November 23, 2009 15:24 IST

He had two options -- pay up his children's school fees or spend the money for his scientific innovations.

He opted for the latter.

In the past 13 years, he has spent Rs 1.5 crore (Rs 15 million) of his own money to satisfy his scientific and engineering curiosities, but steadfastly refuses to commercialise any of them and blames the government for not promoting scientific innovations, although only a few years ago he was making a hand-to-mouth existence.

Welcome to the world of Kanak Gogoi, an entrepreneur based in Guwahati, who has over a dozen innovations to his credit ranging from gravity-operated bicycle to a car which can run on air.

Felicitated by the President of India last week for his achievements, the 47-year old Gogoi is a celebrity in Guwahati's scientific and engineering circles.

Educated only till class 12, he developed his penchant for creating extraordinary things from ordinary materials used for day-to-day activities during his younger days.

"However, I have never received a single rupee in profit for any of my work and I will never venture to commercialise them on my own. But if anybody is willing, he is free to make use of my innovations for the greater good of the society," Gogoi told PTI.

Among his innovations are a solar hybrid car, whose 320 watt battery is charged by solar panels and is powered by a 100cc engine.

Another car that Gogoi made from integration of motorcycle and Maruti 800 engines runs on air energy powered by a hand glider and can reach a maximum speed of 120 km per hour.

He, however, has not bothered to apply for intellectual property rights (IPR) for any of his innovations, although they have cost in Rs 1.5 crore of his own money.
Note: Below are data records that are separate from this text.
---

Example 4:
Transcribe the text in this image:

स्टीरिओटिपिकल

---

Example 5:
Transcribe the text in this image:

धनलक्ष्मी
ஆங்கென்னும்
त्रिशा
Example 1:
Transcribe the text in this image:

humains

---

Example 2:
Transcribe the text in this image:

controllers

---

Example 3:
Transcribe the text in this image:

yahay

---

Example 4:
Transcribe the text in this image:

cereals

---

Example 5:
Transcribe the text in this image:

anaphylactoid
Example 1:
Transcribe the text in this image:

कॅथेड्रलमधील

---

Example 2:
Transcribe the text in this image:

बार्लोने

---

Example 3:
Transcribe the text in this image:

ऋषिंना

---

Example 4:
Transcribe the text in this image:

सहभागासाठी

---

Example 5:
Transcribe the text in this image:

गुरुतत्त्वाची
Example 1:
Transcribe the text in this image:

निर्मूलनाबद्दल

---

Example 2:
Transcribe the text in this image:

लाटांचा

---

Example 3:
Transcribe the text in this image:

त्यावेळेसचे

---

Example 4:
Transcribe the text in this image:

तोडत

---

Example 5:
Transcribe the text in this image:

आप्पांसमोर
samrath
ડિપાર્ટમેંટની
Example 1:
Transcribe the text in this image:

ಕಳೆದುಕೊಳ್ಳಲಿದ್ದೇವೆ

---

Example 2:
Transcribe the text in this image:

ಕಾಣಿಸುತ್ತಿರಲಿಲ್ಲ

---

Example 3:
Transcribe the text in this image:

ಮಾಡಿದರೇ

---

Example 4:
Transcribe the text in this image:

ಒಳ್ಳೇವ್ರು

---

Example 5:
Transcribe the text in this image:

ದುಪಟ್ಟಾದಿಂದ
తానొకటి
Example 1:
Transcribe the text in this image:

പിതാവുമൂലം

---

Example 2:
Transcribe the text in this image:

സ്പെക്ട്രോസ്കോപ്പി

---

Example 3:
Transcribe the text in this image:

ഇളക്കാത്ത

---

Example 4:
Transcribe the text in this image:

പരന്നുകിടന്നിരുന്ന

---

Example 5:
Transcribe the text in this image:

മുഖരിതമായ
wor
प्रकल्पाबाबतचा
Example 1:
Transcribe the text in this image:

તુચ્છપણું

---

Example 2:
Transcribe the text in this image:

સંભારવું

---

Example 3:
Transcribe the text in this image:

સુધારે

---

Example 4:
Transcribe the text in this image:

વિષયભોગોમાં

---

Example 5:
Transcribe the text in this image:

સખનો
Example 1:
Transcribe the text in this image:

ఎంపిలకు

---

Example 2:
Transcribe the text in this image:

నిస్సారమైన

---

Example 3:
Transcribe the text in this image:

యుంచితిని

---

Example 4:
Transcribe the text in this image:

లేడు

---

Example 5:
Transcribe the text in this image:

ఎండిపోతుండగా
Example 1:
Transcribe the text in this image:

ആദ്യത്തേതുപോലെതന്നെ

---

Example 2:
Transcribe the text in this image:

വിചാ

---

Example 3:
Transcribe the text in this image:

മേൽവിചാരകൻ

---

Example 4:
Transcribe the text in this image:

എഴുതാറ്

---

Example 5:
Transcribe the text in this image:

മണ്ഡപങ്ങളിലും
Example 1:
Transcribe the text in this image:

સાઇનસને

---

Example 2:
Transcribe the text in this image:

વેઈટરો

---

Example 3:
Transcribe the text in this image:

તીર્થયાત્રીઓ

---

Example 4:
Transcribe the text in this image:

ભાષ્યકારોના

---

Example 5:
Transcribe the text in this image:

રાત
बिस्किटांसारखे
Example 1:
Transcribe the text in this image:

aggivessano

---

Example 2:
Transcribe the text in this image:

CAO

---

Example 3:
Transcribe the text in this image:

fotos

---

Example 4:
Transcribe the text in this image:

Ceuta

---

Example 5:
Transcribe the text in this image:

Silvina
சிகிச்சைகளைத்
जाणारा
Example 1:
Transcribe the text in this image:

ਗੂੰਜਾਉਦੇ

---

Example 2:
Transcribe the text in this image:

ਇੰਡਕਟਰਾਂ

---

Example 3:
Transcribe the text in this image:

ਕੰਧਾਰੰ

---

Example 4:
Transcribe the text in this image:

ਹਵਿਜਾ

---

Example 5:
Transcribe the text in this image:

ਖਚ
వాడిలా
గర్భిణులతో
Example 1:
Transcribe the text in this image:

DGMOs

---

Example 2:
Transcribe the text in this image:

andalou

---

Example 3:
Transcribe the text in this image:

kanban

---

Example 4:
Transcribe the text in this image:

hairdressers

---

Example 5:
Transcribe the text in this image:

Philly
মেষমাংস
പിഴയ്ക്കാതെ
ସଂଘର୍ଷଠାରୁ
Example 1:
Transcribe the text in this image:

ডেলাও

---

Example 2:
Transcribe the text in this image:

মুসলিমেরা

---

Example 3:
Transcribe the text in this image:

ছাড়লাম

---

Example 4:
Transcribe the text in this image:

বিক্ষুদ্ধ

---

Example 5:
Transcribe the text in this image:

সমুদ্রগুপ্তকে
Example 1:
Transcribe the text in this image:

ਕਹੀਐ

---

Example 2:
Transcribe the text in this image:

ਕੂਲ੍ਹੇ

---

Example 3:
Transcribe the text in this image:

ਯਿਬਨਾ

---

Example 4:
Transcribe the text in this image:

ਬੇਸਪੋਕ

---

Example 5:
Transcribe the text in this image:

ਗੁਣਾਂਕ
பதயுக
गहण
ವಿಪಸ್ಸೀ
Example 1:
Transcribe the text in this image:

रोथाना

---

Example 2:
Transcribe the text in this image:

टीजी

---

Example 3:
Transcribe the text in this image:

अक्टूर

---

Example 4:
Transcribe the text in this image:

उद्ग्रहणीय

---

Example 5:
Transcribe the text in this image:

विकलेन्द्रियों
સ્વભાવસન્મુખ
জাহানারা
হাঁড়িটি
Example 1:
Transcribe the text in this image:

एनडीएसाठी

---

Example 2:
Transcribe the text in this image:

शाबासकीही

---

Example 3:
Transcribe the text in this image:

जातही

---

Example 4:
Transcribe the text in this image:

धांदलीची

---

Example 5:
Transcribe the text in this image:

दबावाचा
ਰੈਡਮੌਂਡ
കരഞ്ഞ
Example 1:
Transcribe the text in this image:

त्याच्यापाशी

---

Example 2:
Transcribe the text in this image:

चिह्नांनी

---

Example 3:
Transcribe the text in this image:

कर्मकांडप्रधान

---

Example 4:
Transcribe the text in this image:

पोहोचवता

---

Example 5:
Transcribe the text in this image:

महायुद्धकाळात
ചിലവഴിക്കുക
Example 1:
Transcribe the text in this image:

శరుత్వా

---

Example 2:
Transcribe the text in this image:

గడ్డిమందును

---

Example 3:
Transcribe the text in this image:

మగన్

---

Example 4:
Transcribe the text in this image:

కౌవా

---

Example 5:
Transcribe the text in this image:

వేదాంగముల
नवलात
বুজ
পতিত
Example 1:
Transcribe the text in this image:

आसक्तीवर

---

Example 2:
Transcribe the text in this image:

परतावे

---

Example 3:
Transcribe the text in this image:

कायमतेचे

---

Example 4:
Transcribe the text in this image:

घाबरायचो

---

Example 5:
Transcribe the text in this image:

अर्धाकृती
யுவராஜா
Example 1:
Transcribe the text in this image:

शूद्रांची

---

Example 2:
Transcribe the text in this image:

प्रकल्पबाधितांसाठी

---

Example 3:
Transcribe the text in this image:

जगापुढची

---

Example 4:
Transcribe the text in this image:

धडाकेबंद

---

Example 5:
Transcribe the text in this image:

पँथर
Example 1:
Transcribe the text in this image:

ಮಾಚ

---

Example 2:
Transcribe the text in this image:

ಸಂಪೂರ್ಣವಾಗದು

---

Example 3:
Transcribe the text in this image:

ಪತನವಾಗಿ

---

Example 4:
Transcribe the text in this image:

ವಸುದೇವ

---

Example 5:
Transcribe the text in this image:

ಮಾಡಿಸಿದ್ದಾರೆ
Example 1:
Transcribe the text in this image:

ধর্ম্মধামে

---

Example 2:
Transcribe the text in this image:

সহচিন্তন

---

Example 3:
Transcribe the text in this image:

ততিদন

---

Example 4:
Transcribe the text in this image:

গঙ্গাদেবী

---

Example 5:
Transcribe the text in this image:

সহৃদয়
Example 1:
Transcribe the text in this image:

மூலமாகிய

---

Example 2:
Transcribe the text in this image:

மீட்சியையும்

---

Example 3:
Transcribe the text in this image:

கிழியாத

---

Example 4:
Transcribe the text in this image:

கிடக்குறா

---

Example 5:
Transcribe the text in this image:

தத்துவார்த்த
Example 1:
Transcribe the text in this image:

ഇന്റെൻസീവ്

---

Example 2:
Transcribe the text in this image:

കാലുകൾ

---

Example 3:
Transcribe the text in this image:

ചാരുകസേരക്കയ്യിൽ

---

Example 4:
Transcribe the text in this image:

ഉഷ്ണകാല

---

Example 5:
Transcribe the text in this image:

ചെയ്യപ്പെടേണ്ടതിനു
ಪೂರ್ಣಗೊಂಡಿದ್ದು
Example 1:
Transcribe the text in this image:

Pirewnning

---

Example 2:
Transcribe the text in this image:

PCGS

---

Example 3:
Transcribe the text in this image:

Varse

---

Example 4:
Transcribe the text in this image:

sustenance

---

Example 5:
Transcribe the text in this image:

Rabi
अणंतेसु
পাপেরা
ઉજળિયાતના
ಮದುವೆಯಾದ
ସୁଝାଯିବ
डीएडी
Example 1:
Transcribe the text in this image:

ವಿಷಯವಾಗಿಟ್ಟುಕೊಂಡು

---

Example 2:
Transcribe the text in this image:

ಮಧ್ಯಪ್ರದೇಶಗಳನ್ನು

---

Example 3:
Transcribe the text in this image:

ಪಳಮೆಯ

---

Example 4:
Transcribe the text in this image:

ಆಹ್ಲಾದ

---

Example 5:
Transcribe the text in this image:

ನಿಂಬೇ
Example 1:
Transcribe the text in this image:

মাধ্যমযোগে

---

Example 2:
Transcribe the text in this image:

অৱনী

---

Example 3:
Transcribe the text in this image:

"When anybody talks about things like IPR or patents, it is generally assumed that the person must be a Ph.D or DLitt. Who will think of an undergraduate as a genuine and worthy innovator? Besides, paperwork of the kind that is required for patent filing has always been an anathema for me," Gogoi said.

In fact it is the National Innovation Foundation, headed by noted scientist Raghunath A Mashelkar, that applied for a patent on Gogoi's behalf for his gravity operated cycle, which converts gravitational force released by pedaling of the cycle into kinetic energy.

"I have a successful real estate business, which affords me the luxury of having enough spare money and spare time to concentrate on my engineering activities. I don't expect and nor do I wish for any monetary returns," said Gogoi, who had refused an invitation from a North Carolina-based organisation to shift to their campus with a daily stipend of $1,000.

His only regret is the apathy shown by the government for promoting individual scientific and engineering efforts.

"Massachusetts Institute of Technology (MIT) offered to build a fully furnished lab for me in Guwahati. The chief minister had granted me about 1.6 acres of land in 2007, but the file is still lying untouched at the local administrative office," Gogoi rued.

Talking about slow moving files, another of Gogoi's invention is the speed breaker that can generate electricity simply when vehicles pass over it.

Gogoi explains that a ramp under the speed breaker would absorb the static energy produced by the sheer mass of the vehicle and convert it into kinetic energy.

This is, in turn, transferred into electricity and stored in a battery cell.

A vehicles weighing one tonne can create electricity equivalent to one kilowatt.